#### GOAL OF THE EXERCISE:
Reproduce every item below word for word, keeping each line in its original order.

#### STUDY MATERIAL:
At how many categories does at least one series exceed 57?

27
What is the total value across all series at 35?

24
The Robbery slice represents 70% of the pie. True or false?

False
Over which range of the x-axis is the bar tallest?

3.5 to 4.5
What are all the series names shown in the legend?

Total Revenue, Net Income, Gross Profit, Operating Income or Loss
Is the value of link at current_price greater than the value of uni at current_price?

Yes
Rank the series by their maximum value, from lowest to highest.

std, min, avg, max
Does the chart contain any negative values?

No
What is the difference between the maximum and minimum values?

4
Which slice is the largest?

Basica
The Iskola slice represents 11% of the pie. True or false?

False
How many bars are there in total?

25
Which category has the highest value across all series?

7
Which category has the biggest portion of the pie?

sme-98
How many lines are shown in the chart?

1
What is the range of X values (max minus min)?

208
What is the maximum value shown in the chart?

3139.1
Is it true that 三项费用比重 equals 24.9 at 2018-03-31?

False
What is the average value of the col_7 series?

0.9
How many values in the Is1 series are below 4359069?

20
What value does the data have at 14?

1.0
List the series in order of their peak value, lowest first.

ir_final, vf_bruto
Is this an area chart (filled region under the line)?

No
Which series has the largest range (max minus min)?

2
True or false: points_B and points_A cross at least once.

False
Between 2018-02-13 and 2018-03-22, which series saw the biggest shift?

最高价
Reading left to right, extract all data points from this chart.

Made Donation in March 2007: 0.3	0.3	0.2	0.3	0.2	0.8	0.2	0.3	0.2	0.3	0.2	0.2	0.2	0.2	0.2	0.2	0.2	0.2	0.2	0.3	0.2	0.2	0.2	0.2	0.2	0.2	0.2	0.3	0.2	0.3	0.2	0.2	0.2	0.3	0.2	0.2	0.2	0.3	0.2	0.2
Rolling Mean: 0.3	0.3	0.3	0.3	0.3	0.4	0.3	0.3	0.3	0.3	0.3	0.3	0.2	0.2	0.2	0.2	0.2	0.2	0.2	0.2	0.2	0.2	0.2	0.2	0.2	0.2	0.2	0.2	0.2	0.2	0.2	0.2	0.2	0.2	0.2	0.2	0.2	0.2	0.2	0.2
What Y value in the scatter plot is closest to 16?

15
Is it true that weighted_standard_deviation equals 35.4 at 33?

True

#### EXERCISE ANSWER:
At how many categories does at least one series exceed 57?

27
What is the total value across all series at 35?

24
The Robbery slice represents 70% of the pie. True or false?

False
Over which range of the x-axis is the bar tallest?

3.5 to 4.5
What are all the series names shown in the legend?

Total Revenue, Net Income, Gross Profit, Operating Income or Loss
Is the value of link at current_price greater than the value of uni at current_price?

Yes
Rank the series by their maximum value, from lowest to highest.

std, min, avg, max
Does the chart contain any negative values?

No
What is the difference between the maximum and minimum values?

4
Which slice is the largest?

Basica
The Iskola slice represents 11% of the pie. True or false?

False
How many bars are there in total?

25
Which category has the highest value across all series?

7
Which category has the biggest portion of the pie?

sme-98
How many lines are shown in the chart?

1
What is the range of X values (max minus min)?

208
What is the maximum value shown in the chart?

3139.1
Is it true that 三项费用比重 equals 24.9 at 2018-03-31?

False
What is the average value of the col_7 series?

0.9
How many values in the Is1 series are below 4359069?

20
What value does the data have at 14?

1.0
List the series in order of their peak value, lowest first.

ir_final, vf_bruto
Is this an area chart (filled region under the line)?

No
Which series has the largest range (max minus min)?

2
True or false: points_B and points_A cross at least once.

False
Between 2018-02-13 and 2018-03-22, which series saw the biggest shift?

最高价
Reading left to right, extract all data points from this chart.

Made Donation in March 2007: 0.3	0.3	0.2	0.3	0.2	0.8	0.2	0.3	0.2	0.3	0.2	0.2	0.2	0.2	0.2	0.2	0.2	0.2	0.2	0.3	0.2	0.2	0.2	0.2	0.2	0.2	0.2	0.3	0.2	0.3	0.2	0.2	0.2	0.3	0.2	0.2	0.2	0.3	0.2	0.2
Rolling Mean: 0.3	0.3	0.3	0.3	0.3	0.4	0.3	0.3	0.3	0.3	0.3	0.3	0.2	0.2	0.2	0.2	0.2	0.2	0.2	0.2	0.2	0.2	0.2	0.2	0.2	0.2	0.2	0.2	0.2	0.2	0.2	0.2	0.2	0.2	0.2	0.2	0.2	0.2	0.2	0.2
What Y value in the scatter plot is closest to 16?

15
Is it true that weighted_standard_deviation equals 35.4 at 33?

True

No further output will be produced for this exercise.